World-first use of base-edited cells to treat ‘incurable’ leukaemia

 

A patient with ‘incurable’ T-cell leukaemia has been treated with base-edited T-cells in the world’s first reported use of a base-edited therapy.

The patient, 13-year-old Alyssa from Leicester, was diagnosed with T-cell acute lymphoblastic leukaemia in 2021.

She was treated with all current conventional therapies for her cancer, including chemotherapy and a bone marrow transplant, but unfortunately her disease came back and there were no further treatment options.

In May, Alyssa was admitted to the Bone Marrow Transplant (BMT) Unit at Great Ormond Street Hospital (GOSH) to receive genetically modified chimeric antigen receptor (CAR) T-cells.

The CAR T-cells originally came from a healthy donor.

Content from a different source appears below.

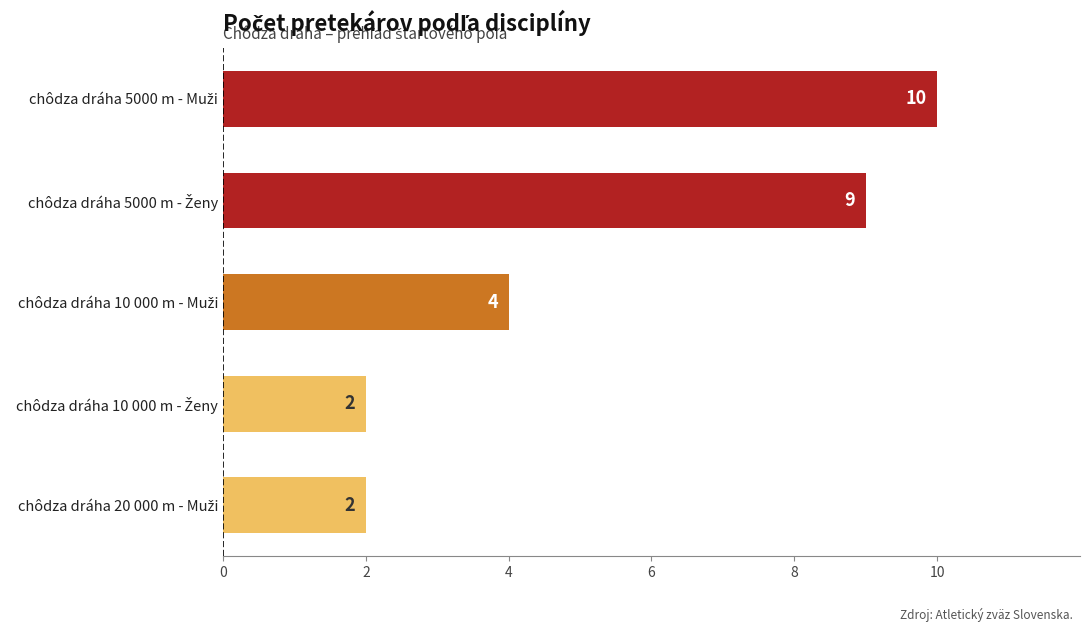

What is the difference between the second highest and second lowest values?

7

These cells had been edited using new base-editing technology to allow them to hunt down and kill the cancerous T-cells without attacking each other.

Researchers are presenting the data for the first time at the American Society of Haematology annual meeting in New Orleans, US, this weekend.

Trials have continued using clustered regularly interspaced short palindromic repeats (CRISPR) or CRISPR associated protein 9 (cas9) techniques.

However, it’s been more difficult to treat T-cell leukaemia in this way. This is because T-cells designed to recognise and attack cancerous T-cells also end up killing each other during the manufacturing process in the lab.

Multiple additional changes have now been added by the GOSH team to generate banks of ‘universal’ anti-T-cell CAR T-cells.